┌─ Excerpted passage

Navigate to News section

The Man Who Wrote the Lyrics to ‘Les Misérables’

Herbert Kretzmer, 90, reflects on his career on the musical’s 30th anniversary

by
Tess Cutler
October 09, 2015
Neilson Barnard/Getty Images
Lyricist Herbert Kretzmer attends the opening night of Cameron Mackintosh's new production of Boublil and Schonberg's 'Les Miserables' on Broadway at The Imperial Theatre in New York City, March 23, 2014. Neilson Barnard/Getty Images
Neilson Barnard/Getty Images
Lyricist Herbert Kretzmer attends the opening night of Cameron Mackintosh's new production of Boublil and Schonberg's 'Les Miserables' on Broadway at The Imperial Theatre in New York City, March 23, 2014. Neilson Barnard/Getty Images

On Thursday, just after his 90th birthday, Herbert Kretzmer, the man who wrote the English lyrics to the musical Les Misérables, asked me: “Do you want to hear a joke?”

Of course, I told him over the phone. Kretzmer cleared his throat. “Old songwriters don’t die,” he said, pausing briefly for effect. “They de-compose.”

In addition to his birthday, this week marks the 30th anniversary of Les Misérables, one of Broadway’s longest-running musicals. And yet, it’ll likely be a surprise to even the biggest theater buff that the show opened to cruddy reviews when it premiered in 1985 at London’s Barbican Theatre. One critic called the show “a load of sentimental tosh,” an opining Kretzmer did not fail to mention. (Of Victor Hugo’s 1862 novel, upon which the musical is based, Baudelaire called it “a vile and inept book”).

This is all moot, of course, because Les Misérables has been seen by over 70 million people in 44 different countries and in 22 languages. And yet, despite the musical’s inarguable triumph, Kretzmer remains grounded. “I’m not one who lives on cloud nine,” he said.

Kretzmer was born in Kroonstad, South Africa in 1925 to Jewish Lithuanian parents who owned a grocery shop and spoke Yiddish at home. A “convinced atheist,” said Kretzmer, “I never deny or disguise my Jewishness.” Though his older brother stayed put, eventually becoming the mayor of Johannesburg, Kretzmer, in the early 1950s, moved to Paris, the setting of Les Misérables. He entered into what he called his “wandering years,” which he described in a 2013 interview with The South African:

“In ParisI tried to write the “great South African novel,” [and] played piano in a Left Bank bar in return for food and painted murals for rent money.”

Paris is also the place his lyrics came to life:

“Writing song lyrics for me was a spare-time, part-time kitchen table job. By day I’d be interviewing celebrities like John Steinbeck, Louis Armstrong, Cary Grant and Duke Ellington. By night I’d write lyrics. I’d written them for years.”

└─

= Requirements =
In the article on Herbert Kretzmer, where and in what year did Les Misérables premiere?

┌─ Entries shown

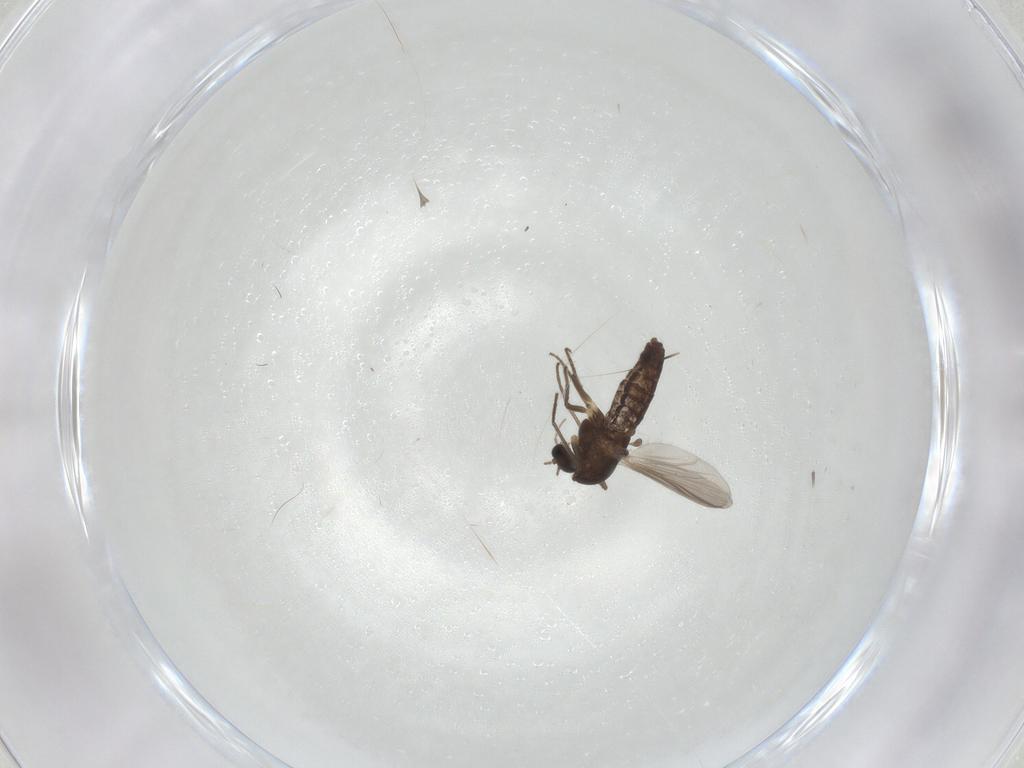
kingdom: Animalia
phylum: Arthropoda
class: Insecta
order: Diptera
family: Chironomidae
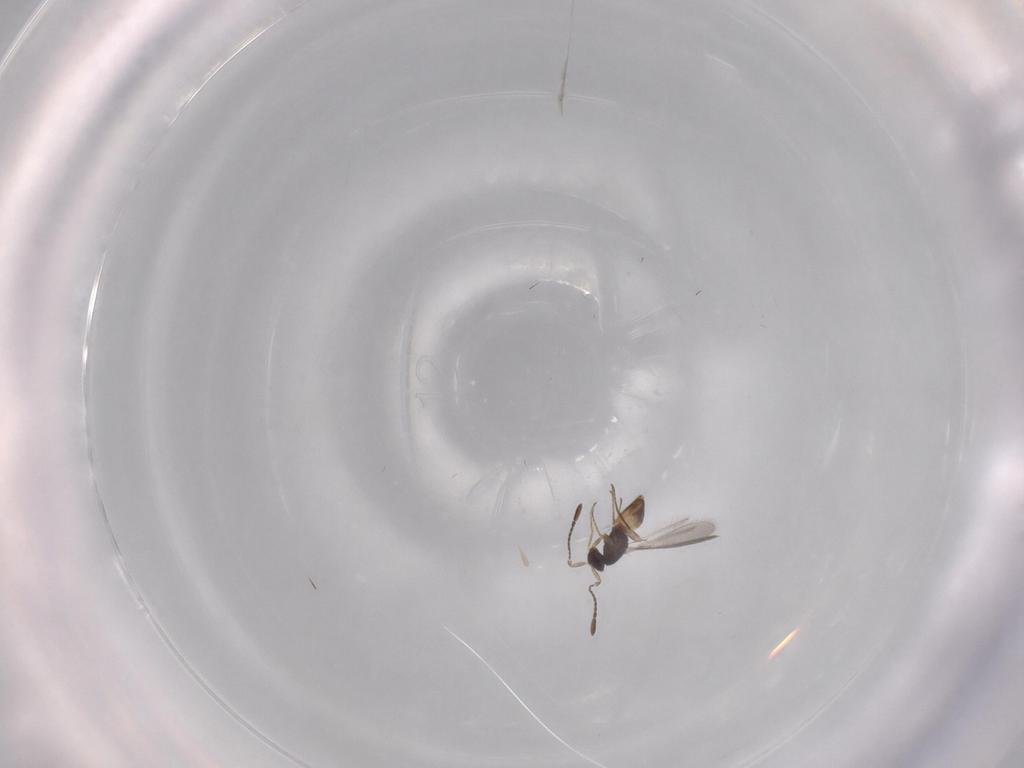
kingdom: Animalia
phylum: Arthropoda
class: Insecta
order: Hymenoptera
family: Mymaridae
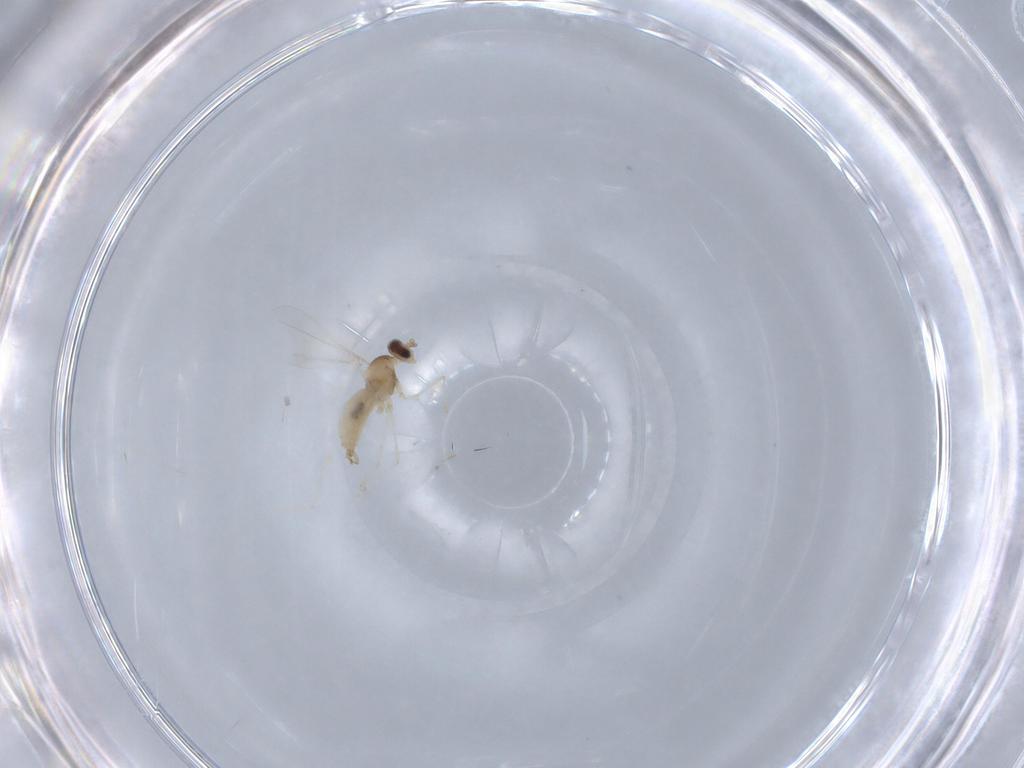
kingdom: Animalia
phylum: Arthropoda
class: Insecta
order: Diptera
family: Cecidomyiidae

└─

= Written answer =
It premiered in 1985 at London's Barbican Theatre.